You can review sections [2d-OpenMP_explicit_memory_directive](./../2d-OpenMP_explicit_memory_directive/Explicit_memory_management_in_C.ipynb) and [2e-OpenMP_managed_memory](./../2e-OpenMP_managed_memory/Managed_memory_in_C.ipynb) for more insights into memory model considerations.

In [None]:
cd $HOME/DiRAC-AMD-GPU/notebooks/02-OpenMP/2g-OpenMP_device_subroutines/CXX/3_virtual_methods/1_virtual_methods
make clean
make
export HSA_XNACK=1
./bigscience

In [None]:
cd $HOME/DiRAC-AMD-GPU/notebooks/02-OpenMP/2g-OpenMP_device_subroutines/CXX/3_virtual_methods/2_virtual_methods_map
make clean
make
export HSA_XNACK=0
./bigscience

Now that you have successfully ported inline, external and virtual member functions to run on the GPU, you can experiment with making the loops larger, changing the logic in `compute()` to be more complex, and testing different memory models.

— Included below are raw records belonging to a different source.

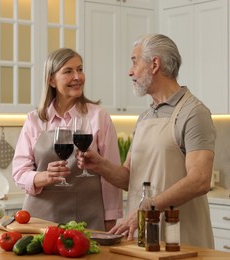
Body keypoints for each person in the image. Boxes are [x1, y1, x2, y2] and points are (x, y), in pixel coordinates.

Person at [76, 34, 216, 248]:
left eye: (134, 61)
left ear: (155, 64)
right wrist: (100, 165)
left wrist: (148, 206)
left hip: (180, 237)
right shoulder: (145, 117)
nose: (129, 71)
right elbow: (130, 178)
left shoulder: (194, 113)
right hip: (142, 234)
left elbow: (200, 179)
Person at [12, 48, 123, 231]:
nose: (77, 76)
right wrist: (44, 176)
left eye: (80, 69)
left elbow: (110, 173)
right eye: (68, 71)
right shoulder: (35, 120)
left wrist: (110, 217)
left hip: (87, 217)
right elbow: (19, 173)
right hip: (41, 219)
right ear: (51, 80)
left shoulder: (98, 116)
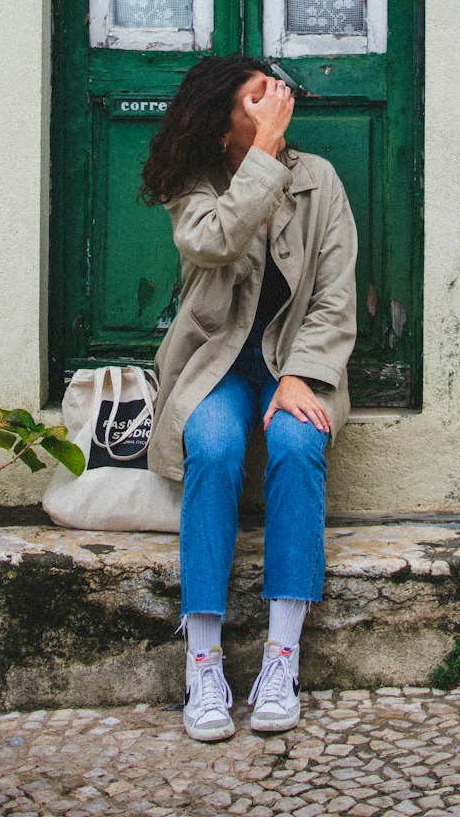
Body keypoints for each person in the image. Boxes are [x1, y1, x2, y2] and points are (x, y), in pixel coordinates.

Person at [141, 56, 357, 742]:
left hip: (294, 364)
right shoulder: (194, 184)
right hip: (216, 363)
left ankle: (281, 657)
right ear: (222, 122)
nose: (276, 110)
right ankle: (201, 662)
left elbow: (335, 294)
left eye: (277, 98)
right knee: (213, 446)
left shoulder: (318, 178)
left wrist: (303, 372)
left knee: (297, 445)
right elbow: (215, 241)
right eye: (256, 103)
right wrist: (264, 153)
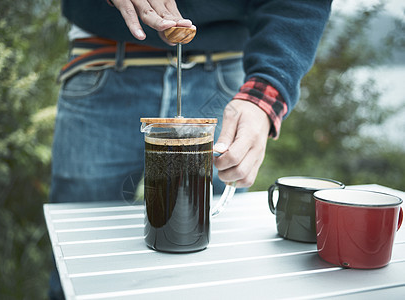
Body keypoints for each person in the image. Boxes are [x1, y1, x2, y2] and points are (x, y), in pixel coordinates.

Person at [49, 0, 333, 298]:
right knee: (78, 252)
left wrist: (265, 95)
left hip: (222, 78)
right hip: (102, 61)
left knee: (212, 272)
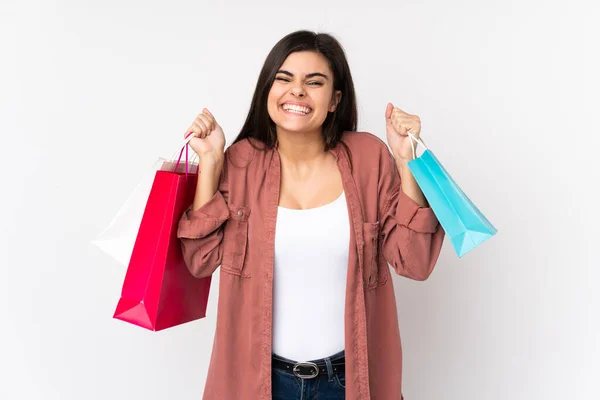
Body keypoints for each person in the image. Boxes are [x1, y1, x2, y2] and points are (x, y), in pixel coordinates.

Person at [177, 30, 445, 400]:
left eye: (314, 82)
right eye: (284, 79)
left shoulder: (368, 158)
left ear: (335, 99)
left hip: (349, 380)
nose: (297, 91)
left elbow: (414, 261)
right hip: (259, 382)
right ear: (267, 90)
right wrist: (210, 161)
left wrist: (407, 162)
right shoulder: (240, 162)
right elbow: (200, 260)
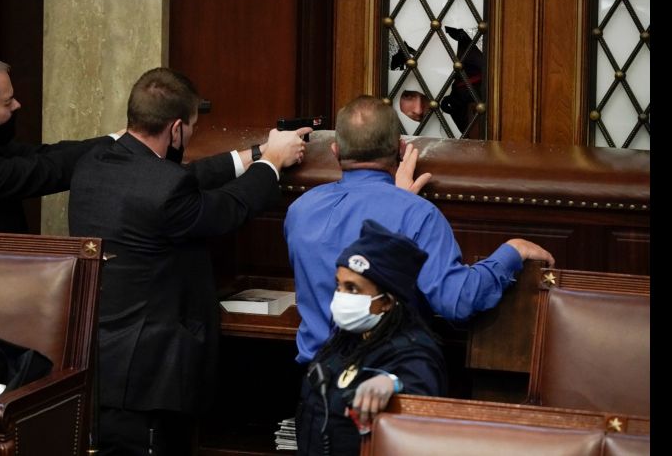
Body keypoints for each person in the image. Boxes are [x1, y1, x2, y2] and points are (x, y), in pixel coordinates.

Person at [67, 67, 307, 455]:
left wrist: (255, 154)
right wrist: (272, 165)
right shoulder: (165, 189)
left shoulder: (95, 162)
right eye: (192, 127)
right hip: (149, 375)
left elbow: (179, 176)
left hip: (98, 359)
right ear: (176, 128)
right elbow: (227, 208)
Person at [284, 94, 555, 365]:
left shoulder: (300, 210)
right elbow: (457, 301)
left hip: (316, 384)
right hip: (388, 384)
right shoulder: (416, 214)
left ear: (336, 151)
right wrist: (512, 251)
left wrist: (398, 199)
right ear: (401, 149)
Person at [296, 219, 447, 456]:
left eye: (353, 289)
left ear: (386, 302)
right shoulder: (347, 339)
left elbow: (420, 388)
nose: (341, 297)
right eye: (339, 286)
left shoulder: (414, 349)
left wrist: (391, 382)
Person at [0, 54, 117, 233]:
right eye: (7, 102)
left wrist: (113, 139)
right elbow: (46, 170)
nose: (17, 105)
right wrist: (125, 142)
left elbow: (38, 154)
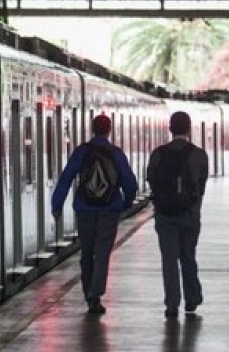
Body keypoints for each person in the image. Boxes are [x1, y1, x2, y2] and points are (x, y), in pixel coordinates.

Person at [52, 114, 138, 314]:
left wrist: (57, 205)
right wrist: (125, 204)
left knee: (87, 253)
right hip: (109, 210)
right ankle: (95, 295)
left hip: (85, 210)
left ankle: (87, 292)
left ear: (92, 129)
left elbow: (66, 178)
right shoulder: (115, 153)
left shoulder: (82, 152)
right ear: (109, 130)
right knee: (103, 254)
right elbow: (129, 182)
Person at [146, 111, 209, 318]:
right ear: (189, 128)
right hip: (190, 215)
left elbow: (151, 180)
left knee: (169, 259)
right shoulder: (199, 155)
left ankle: (172, 303)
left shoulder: (158, 154)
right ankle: (192, 298)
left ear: (170, 129)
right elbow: (202, 185)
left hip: (165, 216)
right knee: (188, 256)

Throughout this section of the course, we've learnt the fundamentals of OpenMP, and how they can help you run performant code on an AMD GPU or APU.
You should now be equipped to start porting your own code to such architectures.

There follow two optional sections on OpenMP optimisations, and interoperability with HIP.
Feel free to go through them if they sound interesting or useful to you or your work, or continue on to the next section of this course, looking at the HIP programming model, and how dedicated kernels can be used to improve the performance of your code.